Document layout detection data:

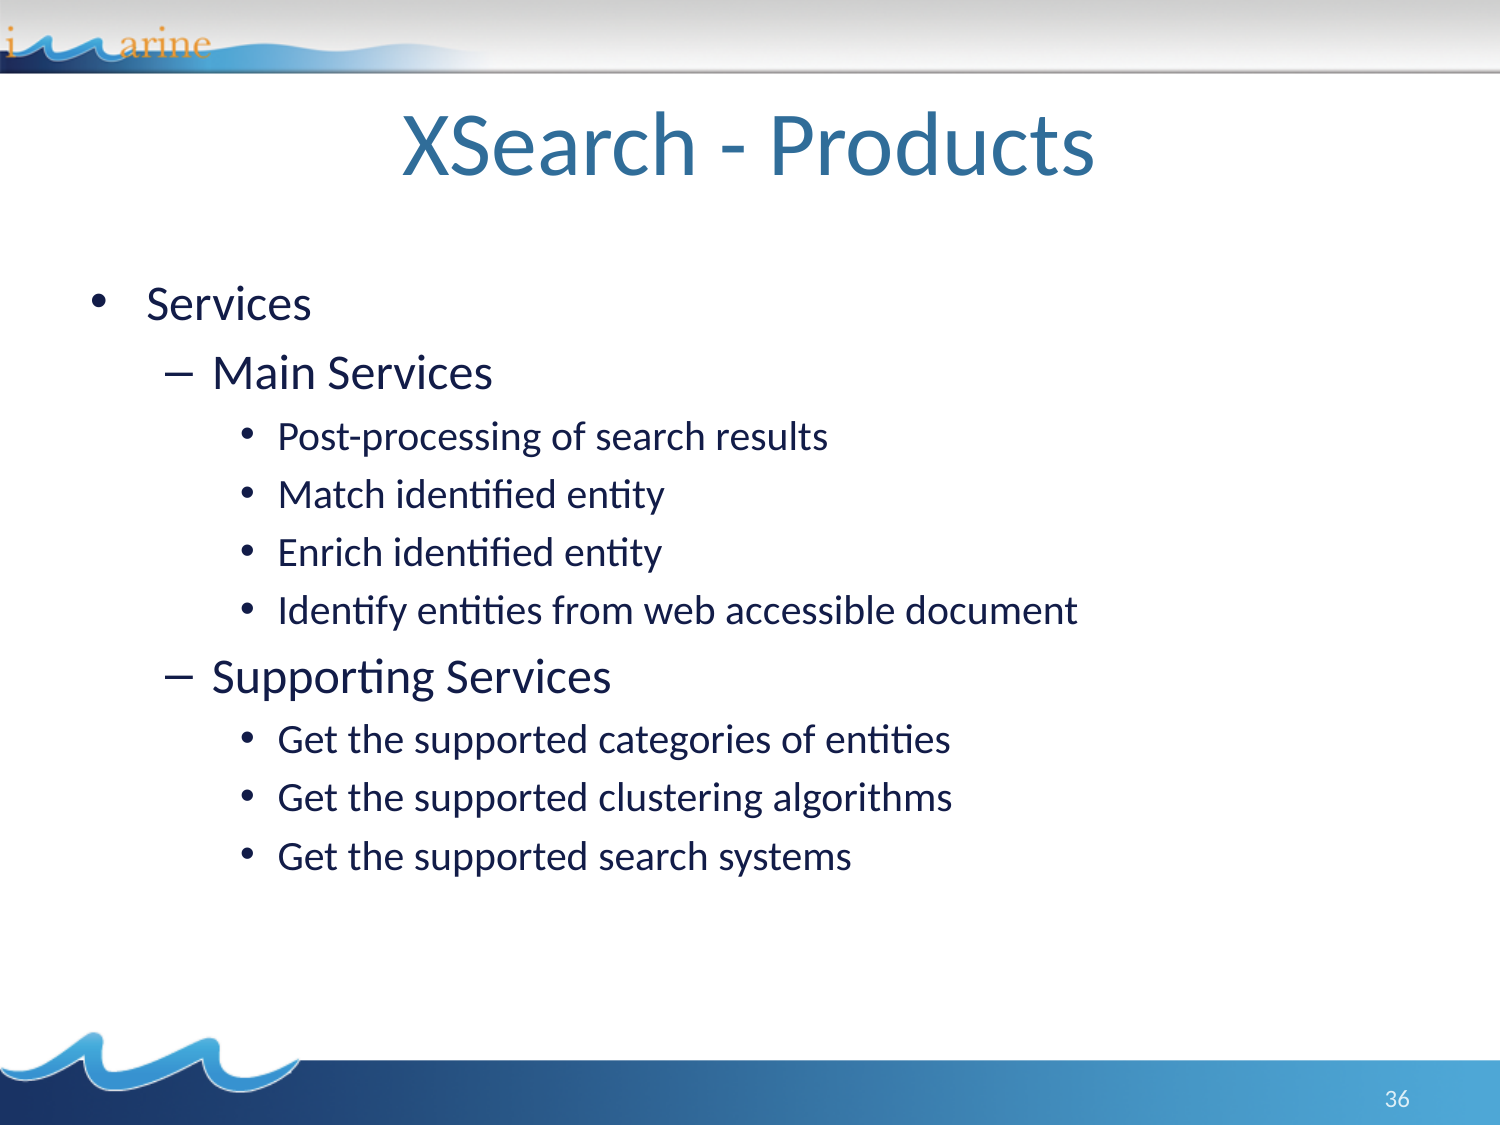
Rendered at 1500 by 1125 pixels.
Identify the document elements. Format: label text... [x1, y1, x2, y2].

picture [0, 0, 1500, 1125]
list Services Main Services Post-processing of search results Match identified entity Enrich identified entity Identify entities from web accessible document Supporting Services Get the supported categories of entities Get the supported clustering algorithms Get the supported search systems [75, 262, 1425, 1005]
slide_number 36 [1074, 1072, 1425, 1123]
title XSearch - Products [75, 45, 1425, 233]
---
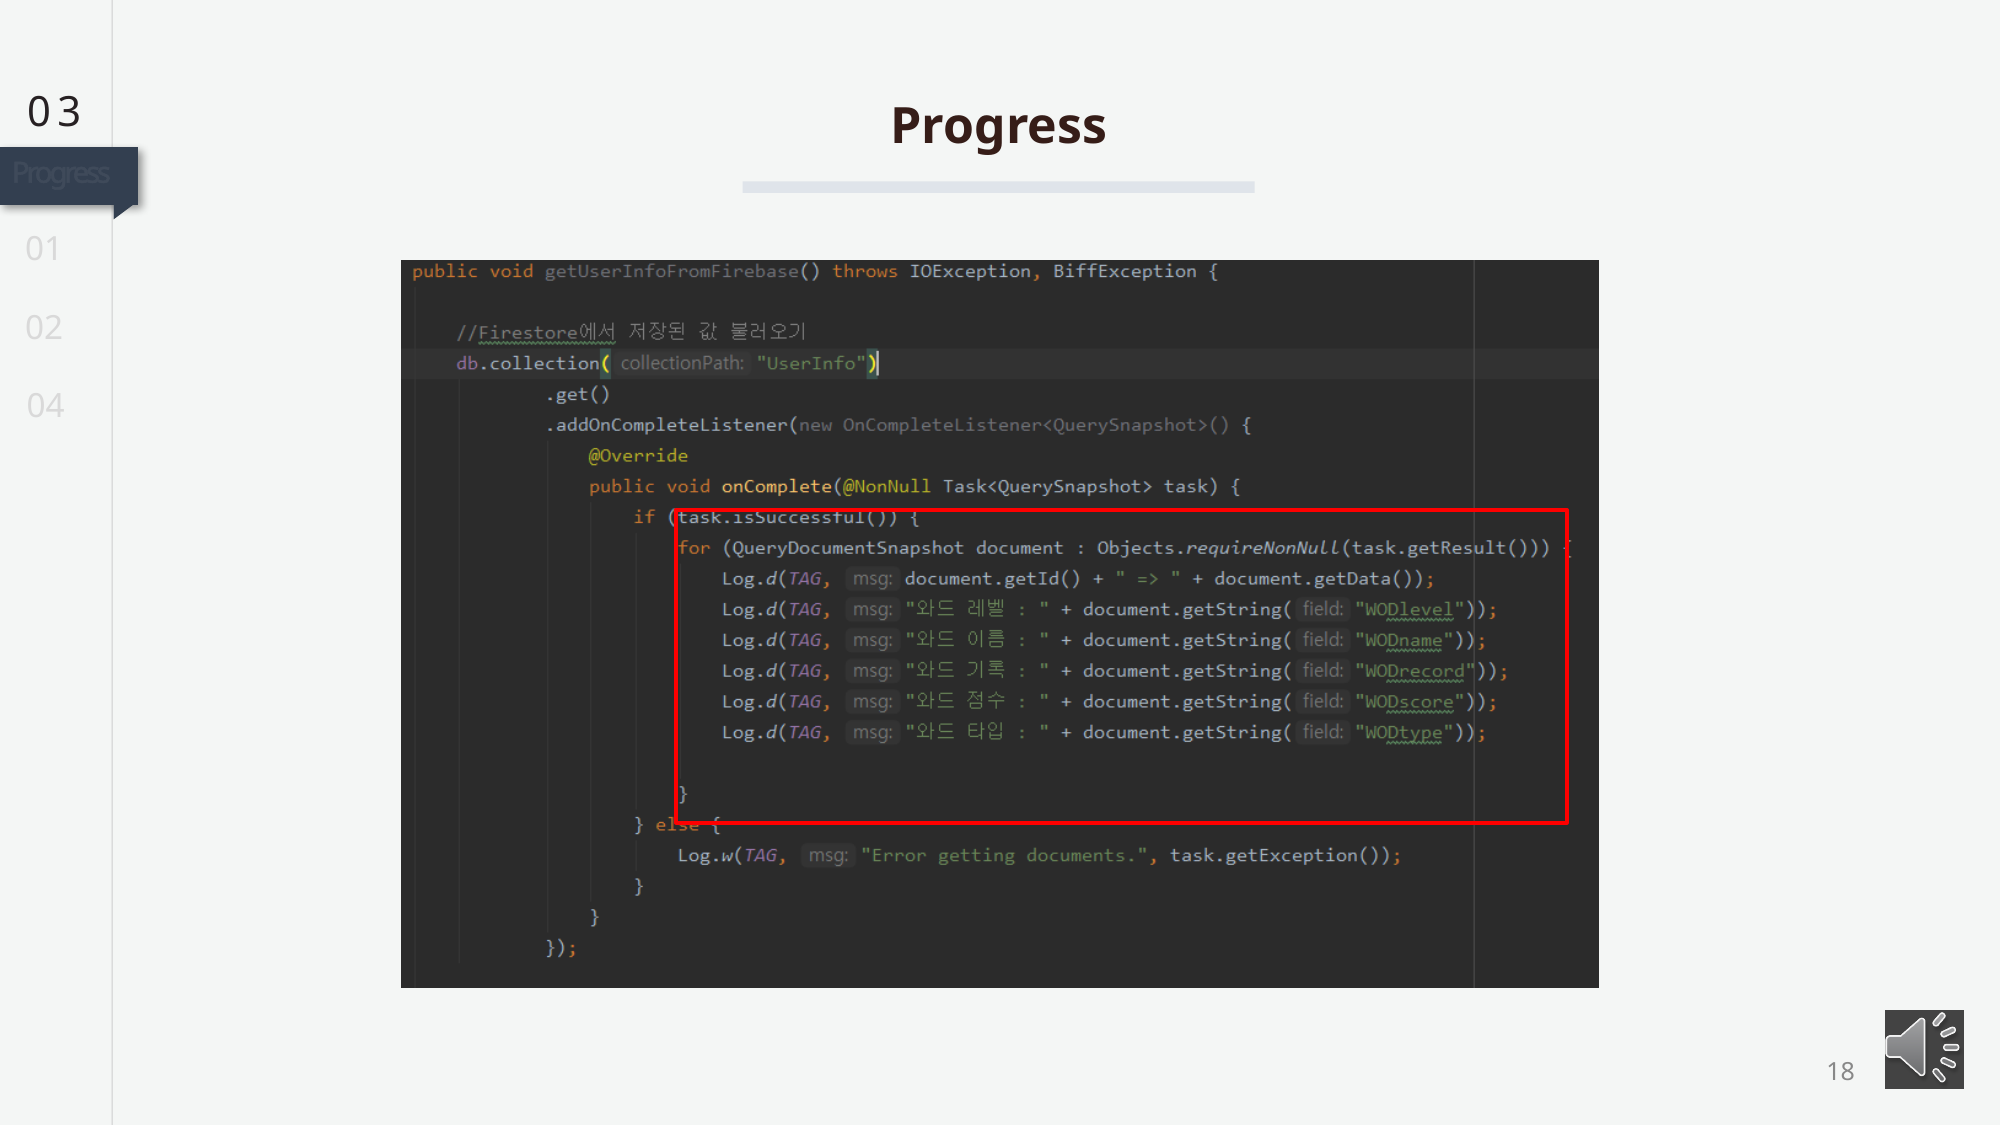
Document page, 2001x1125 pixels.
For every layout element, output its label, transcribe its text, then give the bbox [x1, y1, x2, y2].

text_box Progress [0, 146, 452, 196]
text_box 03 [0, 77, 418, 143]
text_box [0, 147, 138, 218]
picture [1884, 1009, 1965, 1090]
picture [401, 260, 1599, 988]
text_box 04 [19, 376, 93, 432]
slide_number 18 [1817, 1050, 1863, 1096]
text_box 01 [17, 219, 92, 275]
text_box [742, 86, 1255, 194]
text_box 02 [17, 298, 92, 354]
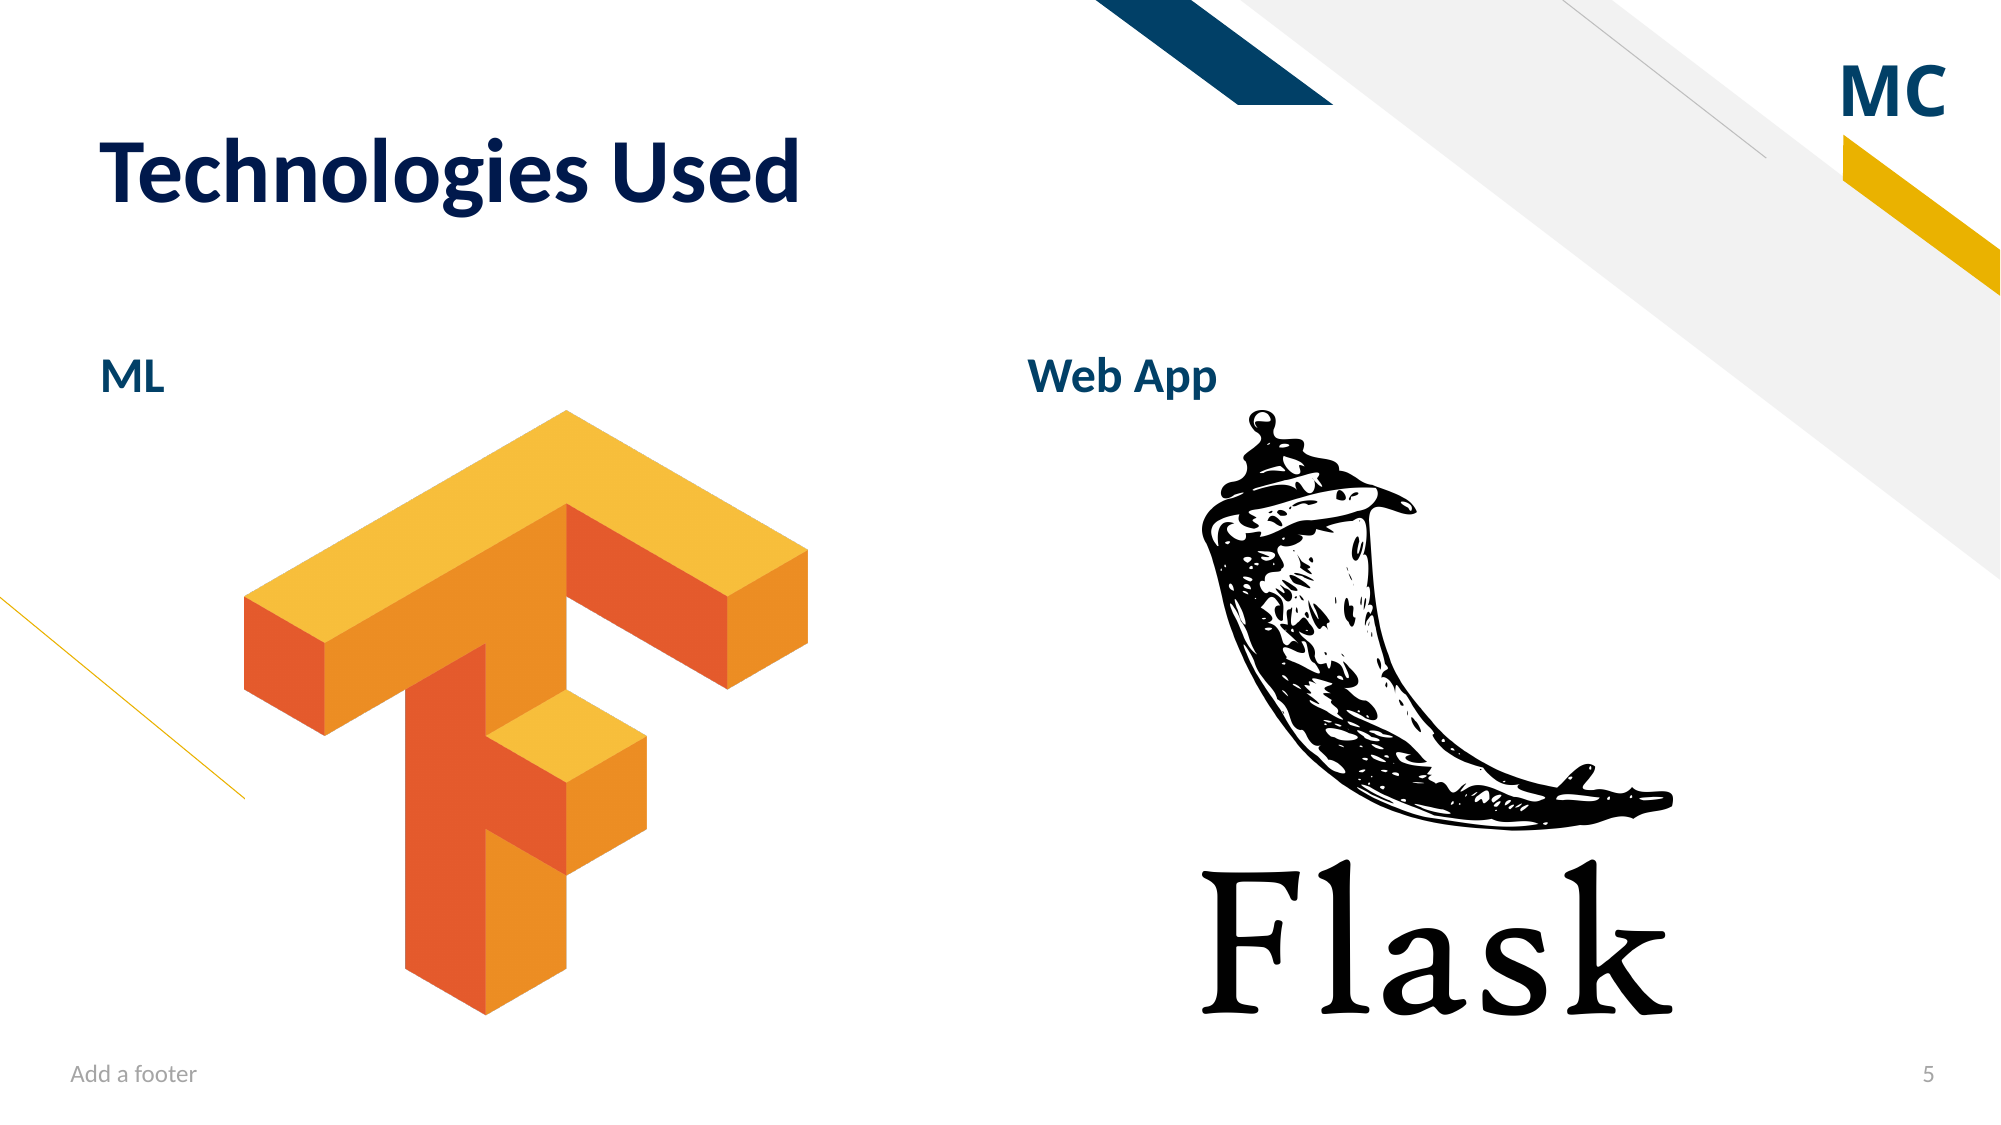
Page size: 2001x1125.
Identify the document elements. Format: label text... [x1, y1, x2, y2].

# WHAT YOU NEED TO DO
Working from the entries above, return all lines that contain "pixels".

# WRITTEN ANSWER
Rendered at 1500 by 1125 pixels.
Document page, 2001x1125 pixels.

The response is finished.